> **Do this**
Please substitute "frames" for every "images" in the data below, leaving everything else unchanged.

> **Exercise input**
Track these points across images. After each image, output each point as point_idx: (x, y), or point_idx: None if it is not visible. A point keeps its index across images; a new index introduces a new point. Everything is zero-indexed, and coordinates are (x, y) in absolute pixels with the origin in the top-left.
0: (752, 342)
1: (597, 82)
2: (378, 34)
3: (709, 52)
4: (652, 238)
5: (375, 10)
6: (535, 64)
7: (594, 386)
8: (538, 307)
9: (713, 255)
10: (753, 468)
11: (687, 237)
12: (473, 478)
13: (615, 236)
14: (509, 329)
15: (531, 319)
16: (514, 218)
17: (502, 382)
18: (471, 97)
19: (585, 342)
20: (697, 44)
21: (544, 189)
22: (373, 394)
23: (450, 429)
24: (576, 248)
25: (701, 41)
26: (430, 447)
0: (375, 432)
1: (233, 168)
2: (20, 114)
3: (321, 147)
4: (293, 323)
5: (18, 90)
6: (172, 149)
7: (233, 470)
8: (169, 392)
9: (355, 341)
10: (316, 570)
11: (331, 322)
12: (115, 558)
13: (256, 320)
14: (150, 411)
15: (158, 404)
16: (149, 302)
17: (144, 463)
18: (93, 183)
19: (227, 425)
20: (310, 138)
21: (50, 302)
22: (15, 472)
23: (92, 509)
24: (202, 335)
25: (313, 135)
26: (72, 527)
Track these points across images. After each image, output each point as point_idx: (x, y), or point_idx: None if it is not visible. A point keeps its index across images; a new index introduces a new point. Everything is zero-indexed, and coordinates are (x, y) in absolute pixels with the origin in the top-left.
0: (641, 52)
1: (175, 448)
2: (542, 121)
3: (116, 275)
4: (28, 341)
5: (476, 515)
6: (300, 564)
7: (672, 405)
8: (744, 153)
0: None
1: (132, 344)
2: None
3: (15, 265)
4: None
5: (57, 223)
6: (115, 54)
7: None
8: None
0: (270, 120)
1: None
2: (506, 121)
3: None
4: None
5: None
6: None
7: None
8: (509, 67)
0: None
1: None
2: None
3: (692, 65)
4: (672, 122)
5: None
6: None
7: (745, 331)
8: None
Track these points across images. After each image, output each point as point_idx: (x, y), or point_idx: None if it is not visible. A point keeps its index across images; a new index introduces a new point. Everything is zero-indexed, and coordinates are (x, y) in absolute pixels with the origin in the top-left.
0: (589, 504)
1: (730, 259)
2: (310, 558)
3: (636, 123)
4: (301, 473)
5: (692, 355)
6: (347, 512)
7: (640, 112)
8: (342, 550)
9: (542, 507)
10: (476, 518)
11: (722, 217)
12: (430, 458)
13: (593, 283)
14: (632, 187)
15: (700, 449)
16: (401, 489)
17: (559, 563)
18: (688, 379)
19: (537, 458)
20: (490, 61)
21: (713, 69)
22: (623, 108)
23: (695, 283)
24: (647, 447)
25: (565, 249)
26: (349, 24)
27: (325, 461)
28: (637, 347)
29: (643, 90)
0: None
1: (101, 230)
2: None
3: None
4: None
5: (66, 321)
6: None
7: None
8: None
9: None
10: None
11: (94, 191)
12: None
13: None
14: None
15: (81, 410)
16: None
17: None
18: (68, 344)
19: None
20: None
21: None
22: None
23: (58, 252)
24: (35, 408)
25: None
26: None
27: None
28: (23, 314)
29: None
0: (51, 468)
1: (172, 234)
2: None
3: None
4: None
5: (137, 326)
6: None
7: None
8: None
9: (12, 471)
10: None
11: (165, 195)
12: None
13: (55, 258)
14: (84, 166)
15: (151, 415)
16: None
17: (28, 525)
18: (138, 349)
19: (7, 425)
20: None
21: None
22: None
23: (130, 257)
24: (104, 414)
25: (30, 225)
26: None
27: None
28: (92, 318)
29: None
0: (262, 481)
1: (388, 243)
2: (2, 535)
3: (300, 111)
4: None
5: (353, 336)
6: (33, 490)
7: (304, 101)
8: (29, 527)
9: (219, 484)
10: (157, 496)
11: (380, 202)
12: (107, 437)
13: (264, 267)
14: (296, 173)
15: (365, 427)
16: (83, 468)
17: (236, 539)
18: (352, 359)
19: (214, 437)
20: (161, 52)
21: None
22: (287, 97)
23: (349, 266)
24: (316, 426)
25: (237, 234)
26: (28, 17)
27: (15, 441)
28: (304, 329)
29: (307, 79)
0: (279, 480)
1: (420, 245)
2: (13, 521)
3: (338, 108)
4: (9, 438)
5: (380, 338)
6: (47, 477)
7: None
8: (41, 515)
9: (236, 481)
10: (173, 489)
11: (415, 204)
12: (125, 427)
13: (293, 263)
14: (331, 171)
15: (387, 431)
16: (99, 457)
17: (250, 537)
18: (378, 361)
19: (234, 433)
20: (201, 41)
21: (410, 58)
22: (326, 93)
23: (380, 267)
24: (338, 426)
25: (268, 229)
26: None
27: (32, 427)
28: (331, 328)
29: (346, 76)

> **Exercise response**
Track these points across frames. After each image, output each point as point_idx: (x, y), or point_idx: None if it is not visible. A point keeps its index across frames; a new index introduces a new point. Everything is zero-indexed, and coordinates are (x, y) in absolute pixels with the origin in the top-left.
0: (752, 342)
1: (597, 82)
2: (378, 34)
3: (709, 52)
4: (652, 238)
5: (375, 10)
6: (535, 64)
7: (594, 386)
8: (538, 307)
9: (713, 255)
10: (753, 468)
11: (687, 237)
12: (473, 478)
13: (615, 236)
14: (509, 329)
15: (531, 319)
16: (514, 218)
17: (502, 382)
18: (471, 97)
19: (585, 342)
20: (697, 44)
21: (544, 189)
22: (373, 394)
23: (450, 429)
24: (576, 248)
25: (701, 41)
26: (430, 447)
0: (375, 432)
1: (233, 168)
2: (20, 114)
3: (321, 147)
4: (293, 323)
5: (18, 90)
6: (172, 149)
7: (233, 470)
8: (169, 392)
9: (355, 341)
10: (316, 570)
11: (331, 322)
12: (115, 558)
13: (256, 320)
14: (150, 411)
15: (158, 404)
16: (149, 302)
17: (144, 463)
18: (93, 183)
19: (227, 425)
20: (310, 138)
21: (50, 302)
22: (15, 472)
23: (92, 509)
24: (202, 335)
25: (313, 135)
26: (72, 527)
Track these points across frames. After each image, output each point as point_idx: (x, y), or point_idx: None if it is not visible. A point keeps its index across frames; a new index introduces a new point. Everything is zero-indexed, and coordinates are (x, y) in absolute pixels with the origin in the top-left.
0: (641, 52)
1: (175, 448)
2: (542, 121)
3: (116, 275)
4: (28, 341)
5: (476, 515)
6: (300, 564)
7: (672, 405)
8: (744, 153)
0: None
1: (132, 344)
2: None
3: (15, 265)
4: None
5: (57, 223)
6: (115, 54)
7: None
8: None
0: (270, 120)
1: None
2: (506, 121)
3: None
4: None
5: None
6: None
7: None
8: (509, 67)
0: None
1: None
2: None
3: (692, 65)
4: (672, 122)
5: None
6: None
7: (745, 331)
8: None
Track these points across frames. After each image, output each point as point_idx: (x, y), or point_idx: None if it is not visible. A point keeps its index across frames; a new index introduces a new point. Everything is zero-indexed, and coordinates are (x, y) in absolute pixels with the origin in the top-left.
0: (589, 504)
1: (730, 259)
2: (310, 558)
3: (636, 123)
4: (301, 473)
5: (692, 355)
6: (347, 512)
7: (640, 112)
8: (342, 550)
9: (542, 507)
10: (476, 518)
11: (722, 217)
12: (430, 458)
13: (593, 283)
14: (632, 187)
15: (700, 449)
16: (401, 489)
17: (559, 563)
18: (688, 379)
19: (537, 458)
20: (490, 61)
21: (713, 69)
22: (623, 108)
23: (695, 283)
24: (647, 447)
25: (565, 249)
26: (349, 24)
27: (325, 461)
28: (637, 347)
29: (643, 90)
0: None
1: (101, 230)
2: None
3: None
4: None
5: (66, 321)
6: None
7: None
8: None
9: None
10: None
11: (94, 191)
12: None
13: None
14: None
15: (81, 410)
16: None
17: None
18: (68, 344)
19: None
20: None
21: None
22: None
23: (58, 252)
24: (35, 408)
25: None
26: None
27: None
28: (23, 314)
29: None
0: (51, 468)
1: (172, 234)
2: None
3: None
4: None
5: (137, 326)
6: None
7: None
8: None
9: (12, 471)
10: None
11: (165, 195)
12: None
13: (55, 258)
14: (84, 166)
15: (151, 415)
16: None
17: (28, 525)
18: (138, 349)
19: (7, 425)
20: None
21: None
22: None
23: (130, 257)
24: (104, 414)
25: (30, 225)
26: None
27: None
28: (92, 318)
29: None
0: (262, 481)
1: (388, 243)
2: (2, 535)
3: (300, 111)
4: None
5: (353, 336)
6: (33, 490)
7: (304, 101)
8: (29, 527)
9: (219, 484)
10: (157, 496)
11: (380, 202)
12: (107, 437)
13: (264, 267)
14: (296, 173)
15: (365, 427)
16: (83, 468)
17: (236, 539)
18: (352, 359)
19: (214, 437)
20: (161, 52)
21: None
22: (287, 97)
23: (349, 266)
24: (316, 426)
25: (237, 234)
26: (28, 17)
27: (15, 441)
28: (304, 329)
29: (307, 79)
0: (279, 480)
1: (420, 245)
2: (13, 521)
3: (338, 108)
4: (9, 438)
5: (380, 338)
6: (47, 477)
7: None
8: (41, 515)
9: (236, 481)
10: (173, 489)
11: (415, 204)
12: (125, 427)
13: (293, 263)
14: (331, 171)
15: (387, 431)
16: (99, 457)
17: (250, 537)
18: (378, 361)
19: (234, 433)
20: (201, 41)
21: (410, 58)
22: (326, 93)
23: (380, 267)
24: (338, 426)
25: (268, 229)
26: None
27: (32, 427)
28: (331, 328)
29: (346, 76)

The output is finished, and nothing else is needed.